Companionship might be more important now then ever due to the pandemic. Some people living on their own have turned to pets to fill that void. Families who have seen their summer activities reduced have more time to take on a new puppy. These notes, along with a slowing down of the pipeline of available dogs for adoption coming to Minnesota, has left shelters with more requests than dogs to fill them, according to a story published by the Star Tribune.

The article states, "The Humane Society's designated transit team, which typically brings 600 dogs a month from out-of-state source shelters, has been idled since April and won't resume transport duties until mid-August, and then not at its pre-pandemic numbers."

For those interested in a cat, the options are numerous, "There's an overpopulation of cats and kittens in Minnesota, so people can adopt them right away.

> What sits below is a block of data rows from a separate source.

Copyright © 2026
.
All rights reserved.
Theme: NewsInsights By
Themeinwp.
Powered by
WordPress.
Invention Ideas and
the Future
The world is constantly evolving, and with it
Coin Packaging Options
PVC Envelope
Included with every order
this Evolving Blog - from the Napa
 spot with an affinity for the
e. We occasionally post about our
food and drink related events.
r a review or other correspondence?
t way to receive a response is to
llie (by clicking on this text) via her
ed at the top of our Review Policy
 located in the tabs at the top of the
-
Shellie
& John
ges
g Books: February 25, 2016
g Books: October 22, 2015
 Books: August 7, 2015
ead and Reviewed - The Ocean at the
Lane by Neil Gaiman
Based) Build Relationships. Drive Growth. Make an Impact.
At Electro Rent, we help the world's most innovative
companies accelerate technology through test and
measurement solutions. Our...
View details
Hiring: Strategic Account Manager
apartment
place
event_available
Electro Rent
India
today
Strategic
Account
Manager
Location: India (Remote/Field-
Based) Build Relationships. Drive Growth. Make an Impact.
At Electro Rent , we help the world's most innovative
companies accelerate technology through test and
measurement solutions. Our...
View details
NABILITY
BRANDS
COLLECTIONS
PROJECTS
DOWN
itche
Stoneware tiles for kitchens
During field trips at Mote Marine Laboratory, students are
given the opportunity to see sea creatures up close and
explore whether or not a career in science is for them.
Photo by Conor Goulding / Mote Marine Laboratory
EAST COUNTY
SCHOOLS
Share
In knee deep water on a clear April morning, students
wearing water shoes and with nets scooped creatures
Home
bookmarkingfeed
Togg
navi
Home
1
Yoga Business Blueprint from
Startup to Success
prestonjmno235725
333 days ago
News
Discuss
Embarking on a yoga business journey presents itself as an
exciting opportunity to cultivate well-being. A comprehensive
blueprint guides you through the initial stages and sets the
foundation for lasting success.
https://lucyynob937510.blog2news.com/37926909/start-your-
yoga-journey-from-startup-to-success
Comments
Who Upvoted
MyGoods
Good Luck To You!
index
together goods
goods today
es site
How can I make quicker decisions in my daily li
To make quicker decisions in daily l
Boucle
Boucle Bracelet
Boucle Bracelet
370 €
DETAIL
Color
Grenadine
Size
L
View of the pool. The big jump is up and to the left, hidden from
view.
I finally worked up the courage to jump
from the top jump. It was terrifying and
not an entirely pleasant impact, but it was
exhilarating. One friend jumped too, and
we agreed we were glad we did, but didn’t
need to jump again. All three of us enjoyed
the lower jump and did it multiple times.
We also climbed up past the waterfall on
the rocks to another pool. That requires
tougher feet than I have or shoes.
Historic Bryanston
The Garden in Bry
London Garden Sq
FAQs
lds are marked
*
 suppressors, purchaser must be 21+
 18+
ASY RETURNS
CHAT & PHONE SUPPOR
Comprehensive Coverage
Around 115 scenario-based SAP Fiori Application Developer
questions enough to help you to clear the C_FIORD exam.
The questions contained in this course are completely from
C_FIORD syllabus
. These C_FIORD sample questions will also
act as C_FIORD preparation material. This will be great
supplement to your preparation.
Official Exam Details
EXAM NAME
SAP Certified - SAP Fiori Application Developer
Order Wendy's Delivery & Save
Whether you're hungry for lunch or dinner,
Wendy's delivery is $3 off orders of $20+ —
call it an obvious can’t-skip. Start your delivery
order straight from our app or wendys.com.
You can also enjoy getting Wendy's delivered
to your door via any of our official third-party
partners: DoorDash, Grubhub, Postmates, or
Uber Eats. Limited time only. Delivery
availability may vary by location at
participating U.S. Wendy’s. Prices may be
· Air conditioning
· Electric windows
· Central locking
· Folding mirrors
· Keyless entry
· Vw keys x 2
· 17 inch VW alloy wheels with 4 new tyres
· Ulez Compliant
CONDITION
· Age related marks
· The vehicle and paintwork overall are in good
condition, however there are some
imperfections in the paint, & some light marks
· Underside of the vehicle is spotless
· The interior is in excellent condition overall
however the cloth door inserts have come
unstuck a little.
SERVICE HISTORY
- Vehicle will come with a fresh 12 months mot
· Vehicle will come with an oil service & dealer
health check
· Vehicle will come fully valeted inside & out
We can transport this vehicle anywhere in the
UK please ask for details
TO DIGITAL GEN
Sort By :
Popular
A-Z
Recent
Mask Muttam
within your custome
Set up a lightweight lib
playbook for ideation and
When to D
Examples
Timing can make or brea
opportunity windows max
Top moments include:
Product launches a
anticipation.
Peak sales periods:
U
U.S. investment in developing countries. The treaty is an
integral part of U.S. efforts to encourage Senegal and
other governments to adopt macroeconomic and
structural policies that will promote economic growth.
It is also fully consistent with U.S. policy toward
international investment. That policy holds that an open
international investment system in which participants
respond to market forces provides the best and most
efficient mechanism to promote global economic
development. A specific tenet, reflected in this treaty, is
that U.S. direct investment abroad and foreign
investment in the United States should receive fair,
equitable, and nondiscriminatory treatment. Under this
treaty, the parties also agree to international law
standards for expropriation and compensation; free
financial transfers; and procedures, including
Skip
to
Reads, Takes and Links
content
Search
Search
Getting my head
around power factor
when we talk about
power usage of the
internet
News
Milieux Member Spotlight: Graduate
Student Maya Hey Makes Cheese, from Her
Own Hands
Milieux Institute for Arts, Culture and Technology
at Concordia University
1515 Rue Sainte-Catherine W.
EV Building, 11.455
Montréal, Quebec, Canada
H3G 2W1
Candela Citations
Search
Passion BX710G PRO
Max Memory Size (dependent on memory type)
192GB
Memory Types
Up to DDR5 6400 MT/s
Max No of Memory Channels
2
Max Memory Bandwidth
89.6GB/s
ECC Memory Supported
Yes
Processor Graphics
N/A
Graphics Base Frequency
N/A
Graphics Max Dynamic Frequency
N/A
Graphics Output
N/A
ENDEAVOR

We have some really cute kitties ready for forever homes," said Mary Tan of the state's Humane Society in the Trib's report.

The Steele County Humane Society's Facebook page also shows many cats and kittens in need of a home. In another note from their Facebook page, they remind dog owners to be aware of how hot the pavement can get during the summer. The post indicates that if your hand gets hot in five seconds on the pavement, then it's too hot for your pet.

On a related note, our family just vacationed in Colorado and spent an afternoon at the Great Sand Dunes National Park. I saw numerous people with their dogs on the blistering hot sand. Some owners put their pooches feet into booties, but many did not. I could only stand a few seconds in my bare feet on the sand. I felt sorry for the dogs.